Former President Olusegun Obasanjo has disclosed that the late former United States Ambassador to Nigeria, Walter Carrington, told him about his imminent arrest for alleged coup plot in 1995.
Obasanjo was arrested with the late Gen. Shehu Musa Yar’Adua (retd) and some other military officers in 1995 by late Gen. Sani Abacha and both were sentenced to life in prison.
Olusegun Obasanjo was released in 1998 and became Nigeria’s President while Yar’Adua died in prison in 1997.
Carrington, who was a major figure in Nigeria’s agitation for a return to democratic rule sequel to the annulment of the June 12, 1993 presidential election died recently in the United States.
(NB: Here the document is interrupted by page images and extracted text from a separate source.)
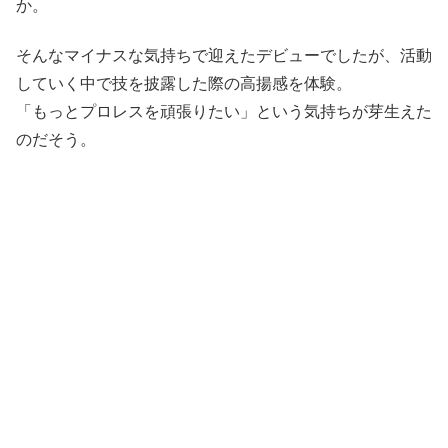
か。
そんなマイナスな気持ちで迎えたデビューでしたが、活動
していく中で技を披露した際の高揚感を体験。
「もっとプロレスを頑張りたい」という気持ちが芽生えた
のだそう。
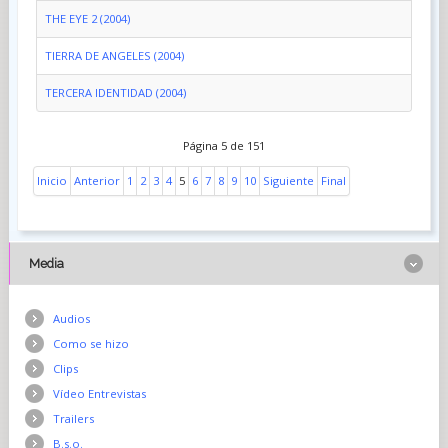
THE EYE 2 (2004)
TIERRA DE ANGELES (2004)
TERCERA IDENTIDAD (2004)
Página 5 de 151
Inicio
Anterior
1
2
3
4
5
6
7
8
9
10
Siguiente
Final
Media
Audios
Como se hizo
Clips
Vídeo Entrevistas
Trailers
B.s.o.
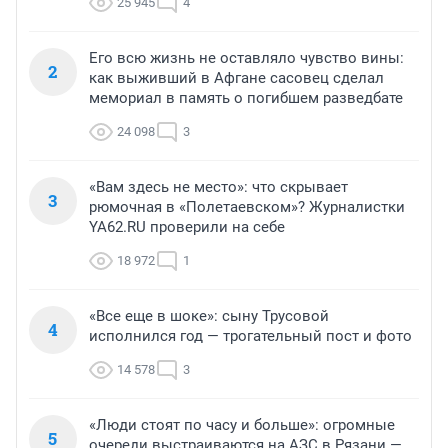
25 945
4
Его всю жизнь не оставляло чувство вины:
2
как выживший в Афгане сасовец сделал
мемориал в память о погибшем разведбате
24 098
3
«Вам здесь не место»: что скрывает
3
рюмочная в «Полетаевском»? Журналистки
YA62.RU проверили на себе
18 972
1
«Все еще в шоке»: сыну Трусовой
4
исполнился год — трогательный пост и фото
14 578
3
«Люди стоят по часу и больше»: огромные
5
очереди выстраиваются на АЗС в Рязани —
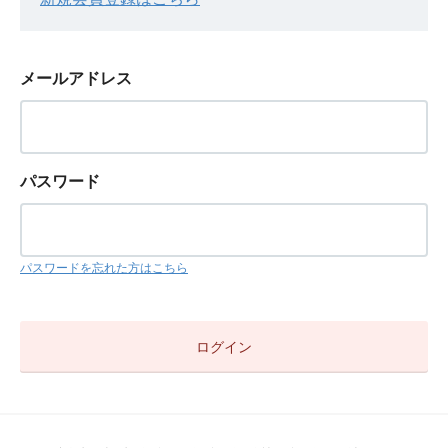
メールアドレス
パスワード
パスワードを忘れた方はこちら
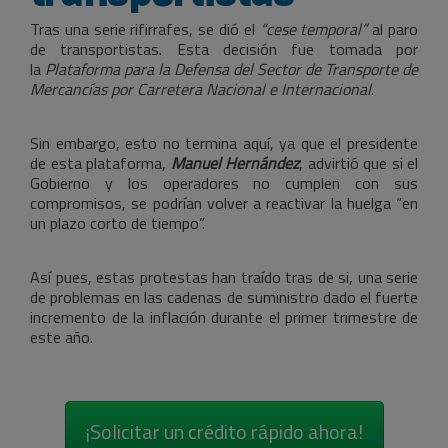
Tras una serie rifirrafes, se dió el
“cese temporal”
al paro
de transportistas. Esta decisión fue tomada por
la
Plataforma para la Defensa del Sector de Transporte de
Mercancías por Carretera Nacional e Internacional
.
Sin embargo, esto no termina aquí, ya que el presidente
de esta plataforma,
Manuel Hernández
, advirtió que si el
Gobierno y los operadores no cumplen con sus
compromisos, se podrían volver a reactivar la huelga “en
un plazo corto de tiempo”.
Así pues, estas protestas han traído tras de si, una serie
de problemas en las cadenas de suministro dado el fuerte
incremento de la inflación durante el primer trimestre de
este año.
¡Solicitar un crédito rápido ahora!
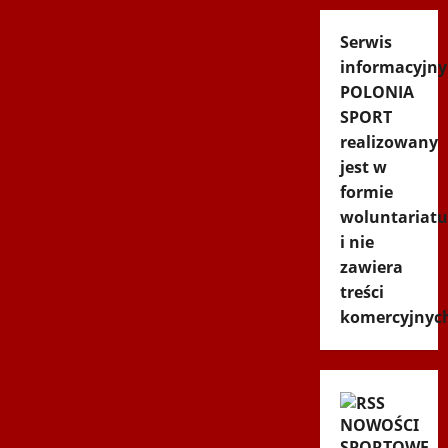
Serwis
informacyjny
POLONIA
SPORT
realizowany
jest w
formie
woluntariatu
i nie
zawiera
treści
komercyjnyc
NOWOŚCI
SPORTOWE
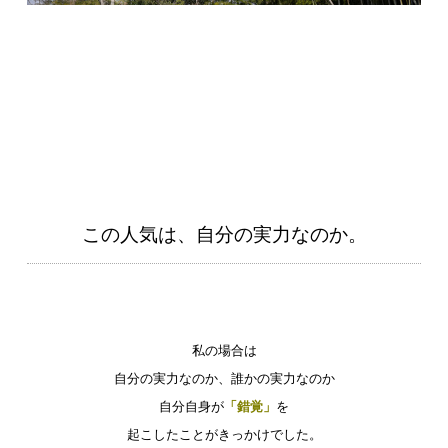
この人気は、自分の実力なのか。
私の場合は
自分の実力なのか、誰かの実力なのか
自分自身が
「錯覚」
を
起こしたことがきっかけでした。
While writing a condolence message to the wife of the departed envoy, Obasanjo said he was offered political asylum in the United States when he went to Copenhagen, Denmark, for the World Social Summit as Human Development Ambassador of the United Nations Development Programme (UNDP) but he turned down the offer in spite of its “tempting and assuring nature.”
Obasanjo said the late Ambassador assisted in easing the return to democratic rule in Nigeria during his tenure as US ambassador.
He said: “Carrington was one of the responsible, matured and respected voices to take Nigeria out of the unwholesome situation it had found itself – permanently in crisis, regularly threatened with disintegration, prolongingly devoid of democracy, and economically plundered and mismanaged.
“Indeed, I recall, sometime in 1995, that on one of my trips to Copenhagen to attend World Social Summit as Human Development Ambassador of the United Nations Development Programme, I received the most touching of the warnings, pieces of advice and offers to me from Amb. Carrington.
“He called me in Copenhagen and told me categorically that I was going to be arrested on returning home and, therefore, advised me not to return home.
“But he did not stop it there, he offered me political asylum by his government in the US. That was both touching and assuring, but I decided that, tempting and assuring as the offer was, I would not take it. I came back and was arrested and imprisoned by Abacha. No doubt, his generous assistance to my family while I was a political prisoner will forever live in my mind.
“When I was in prison, he was one of the few foreign Ambassadors who regularly visited my wife to encourage her and to find out how I was doing in prison. I can proudly say he was a true friend and brother.”